We provide a [Fetch API](https://developer.mozilla.org/en-US/docs/Web/API/Fetch_API) to allow making HTTP requests from JavaScript UDFs in async way. To use it, you need to enable it in the `Runtime`:
```rust,ignore
runtime.enable_fetch();
```
To enable async functions, you need to set `async_mode()` when adding the function.
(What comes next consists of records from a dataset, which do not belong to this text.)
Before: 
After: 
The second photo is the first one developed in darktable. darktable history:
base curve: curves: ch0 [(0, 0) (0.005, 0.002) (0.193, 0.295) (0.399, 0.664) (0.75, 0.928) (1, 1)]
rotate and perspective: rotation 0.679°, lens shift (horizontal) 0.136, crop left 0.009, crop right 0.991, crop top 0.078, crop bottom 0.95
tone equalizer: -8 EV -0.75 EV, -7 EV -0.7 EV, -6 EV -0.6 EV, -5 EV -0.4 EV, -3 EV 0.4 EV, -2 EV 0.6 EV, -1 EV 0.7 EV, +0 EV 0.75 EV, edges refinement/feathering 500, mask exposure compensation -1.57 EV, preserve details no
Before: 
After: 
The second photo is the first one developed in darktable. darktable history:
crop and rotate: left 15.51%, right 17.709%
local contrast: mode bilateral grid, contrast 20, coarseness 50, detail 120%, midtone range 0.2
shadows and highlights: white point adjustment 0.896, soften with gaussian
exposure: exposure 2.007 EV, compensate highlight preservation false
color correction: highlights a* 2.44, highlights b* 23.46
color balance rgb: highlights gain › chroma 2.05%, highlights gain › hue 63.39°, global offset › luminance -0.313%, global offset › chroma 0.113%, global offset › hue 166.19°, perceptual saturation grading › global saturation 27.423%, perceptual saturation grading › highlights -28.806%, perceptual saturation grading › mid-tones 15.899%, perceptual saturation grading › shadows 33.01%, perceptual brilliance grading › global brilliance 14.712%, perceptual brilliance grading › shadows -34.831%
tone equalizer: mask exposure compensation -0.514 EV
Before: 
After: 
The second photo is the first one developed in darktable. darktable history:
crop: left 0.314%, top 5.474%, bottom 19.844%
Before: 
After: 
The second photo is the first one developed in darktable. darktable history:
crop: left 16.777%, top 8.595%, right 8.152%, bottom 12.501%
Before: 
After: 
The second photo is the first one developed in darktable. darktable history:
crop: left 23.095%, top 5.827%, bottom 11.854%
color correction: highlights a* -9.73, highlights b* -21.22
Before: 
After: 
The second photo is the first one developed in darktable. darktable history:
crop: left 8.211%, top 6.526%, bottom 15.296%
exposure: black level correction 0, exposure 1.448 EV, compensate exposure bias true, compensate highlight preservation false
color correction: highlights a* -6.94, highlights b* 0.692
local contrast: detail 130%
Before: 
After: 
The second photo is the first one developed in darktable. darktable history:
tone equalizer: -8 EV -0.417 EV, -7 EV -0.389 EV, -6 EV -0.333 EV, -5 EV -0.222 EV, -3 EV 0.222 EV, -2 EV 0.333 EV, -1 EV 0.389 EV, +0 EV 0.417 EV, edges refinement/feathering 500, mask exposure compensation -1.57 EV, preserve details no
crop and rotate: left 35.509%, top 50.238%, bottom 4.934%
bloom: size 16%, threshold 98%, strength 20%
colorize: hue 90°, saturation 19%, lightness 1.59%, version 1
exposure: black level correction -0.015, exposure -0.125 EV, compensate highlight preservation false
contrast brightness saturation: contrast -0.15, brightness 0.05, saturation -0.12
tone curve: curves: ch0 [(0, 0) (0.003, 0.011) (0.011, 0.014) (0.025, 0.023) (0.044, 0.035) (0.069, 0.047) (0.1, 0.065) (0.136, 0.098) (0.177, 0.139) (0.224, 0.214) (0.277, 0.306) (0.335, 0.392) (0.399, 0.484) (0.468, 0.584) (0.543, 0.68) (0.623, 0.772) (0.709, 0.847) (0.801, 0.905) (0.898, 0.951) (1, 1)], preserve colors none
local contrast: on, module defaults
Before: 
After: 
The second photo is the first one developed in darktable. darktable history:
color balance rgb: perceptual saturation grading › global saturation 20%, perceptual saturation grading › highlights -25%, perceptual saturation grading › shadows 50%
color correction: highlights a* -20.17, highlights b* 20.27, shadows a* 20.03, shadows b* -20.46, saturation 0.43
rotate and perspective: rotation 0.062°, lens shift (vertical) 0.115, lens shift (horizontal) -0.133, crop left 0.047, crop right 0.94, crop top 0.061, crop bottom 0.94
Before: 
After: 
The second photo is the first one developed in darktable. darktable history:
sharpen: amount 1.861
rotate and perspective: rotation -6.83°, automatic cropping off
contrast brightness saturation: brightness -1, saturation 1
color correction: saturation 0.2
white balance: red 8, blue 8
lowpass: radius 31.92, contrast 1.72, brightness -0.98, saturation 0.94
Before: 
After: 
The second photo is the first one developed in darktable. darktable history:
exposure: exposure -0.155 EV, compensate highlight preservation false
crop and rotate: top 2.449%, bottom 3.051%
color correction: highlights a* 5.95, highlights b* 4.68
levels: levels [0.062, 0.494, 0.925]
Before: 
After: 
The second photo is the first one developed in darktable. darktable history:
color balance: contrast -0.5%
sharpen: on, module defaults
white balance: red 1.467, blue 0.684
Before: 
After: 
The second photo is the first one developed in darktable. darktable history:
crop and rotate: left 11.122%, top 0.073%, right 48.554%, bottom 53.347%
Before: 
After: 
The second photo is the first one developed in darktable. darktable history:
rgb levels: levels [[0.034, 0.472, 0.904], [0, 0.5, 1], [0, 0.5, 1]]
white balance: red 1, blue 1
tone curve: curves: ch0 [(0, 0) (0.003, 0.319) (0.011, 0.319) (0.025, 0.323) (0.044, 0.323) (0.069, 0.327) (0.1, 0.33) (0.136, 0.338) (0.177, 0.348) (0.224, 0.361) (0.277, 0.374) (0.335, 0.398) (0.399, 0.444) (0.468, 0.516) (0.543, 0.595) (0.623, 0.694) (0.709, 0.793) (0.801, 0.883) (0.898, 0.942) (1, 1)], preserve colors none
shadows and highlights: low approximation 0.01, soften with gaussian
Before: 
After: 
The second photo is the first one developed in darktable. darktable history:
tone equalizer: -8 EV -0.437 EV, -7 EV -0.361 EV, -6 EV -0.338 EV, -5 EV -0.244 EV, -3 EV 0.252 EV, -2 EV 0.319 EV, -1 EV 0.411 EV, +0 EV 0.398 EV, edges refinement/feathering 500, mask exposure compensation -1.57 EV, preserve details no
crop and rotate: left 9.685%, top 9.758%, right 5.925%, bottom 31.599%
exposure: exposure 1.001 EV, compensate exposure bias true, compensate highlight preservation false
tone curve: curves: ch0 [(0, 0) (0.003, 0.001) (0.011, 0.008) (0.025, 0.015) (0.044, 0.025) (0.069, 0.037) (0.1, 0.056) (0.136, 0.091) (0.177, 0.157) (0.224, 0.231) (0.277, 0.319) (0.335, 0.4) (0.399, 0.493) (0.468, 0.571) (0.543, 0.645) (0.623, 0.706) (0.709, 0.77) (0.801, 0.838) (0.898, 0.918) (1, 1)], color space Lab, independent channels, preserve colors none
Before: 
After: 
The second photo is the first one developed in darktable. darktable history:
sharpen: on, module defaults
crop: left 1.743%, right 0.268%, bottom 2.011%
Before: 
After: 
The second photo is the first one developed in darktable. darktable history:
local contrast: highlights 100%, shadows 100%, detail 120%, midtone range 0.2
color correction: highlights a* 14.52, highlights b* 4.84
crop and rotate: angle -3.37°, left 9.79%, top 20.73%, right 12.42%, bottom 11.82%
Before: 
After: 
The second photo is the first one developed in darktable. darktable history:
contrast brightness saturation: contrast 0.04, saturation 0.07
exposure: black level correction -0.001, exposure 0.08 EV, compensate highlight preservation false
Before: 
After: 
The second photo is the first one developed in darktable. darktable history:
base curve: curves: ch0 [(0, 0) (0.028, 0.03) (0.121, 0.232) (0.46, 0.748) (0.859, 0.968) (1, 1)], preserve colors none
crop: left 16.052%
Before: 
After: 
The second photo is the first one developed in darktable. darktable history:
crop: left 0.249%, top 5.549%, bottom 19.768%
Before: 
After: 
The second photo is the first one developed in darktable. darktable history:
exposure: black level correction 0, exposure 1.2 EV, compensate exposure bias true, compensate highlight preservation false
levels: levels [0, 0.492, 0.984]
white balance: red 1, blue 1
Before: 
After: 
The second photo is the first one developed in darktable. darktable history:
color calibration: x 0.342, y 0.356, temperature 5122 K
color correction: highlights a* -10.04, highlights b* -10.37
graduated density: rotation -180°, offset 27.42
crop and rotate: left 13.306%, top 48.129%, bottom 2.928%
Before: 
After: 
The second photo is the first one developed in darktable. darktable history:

Then you can use the async `fetch()` function in your JavaScript code.
```rust,ignore
runtime
.add_function(
"echo",
DataType::Utf8View,
r#"
export async function my_fetch_udf(id) {
const response = await fetch("https://api.example.com/" + id);
const data = await response.json();
return data.value;
}
"#,
FunctionOptions::default().return_null_on_null_input().async_mode(),
)
.await
.unwrap();
```
See the [README](src/fetch/README.md) of the `fetch` module for more details.
## Batched Function
When a function is batched, it will be called once for all rows in the input `RecordBatch`. The input arguments will be an array of values.
```rust,ignore
runtime
.add_function(
"echo",
DataType::Utf8View,
r#"
export function echo(vals) {
return vals.map(v => v + "!")
}
"#,
FunctionOptions::default().return_null_on_null_input().batched(),
)
.await
.unwrap();
```
Currently, table functions can not be batched.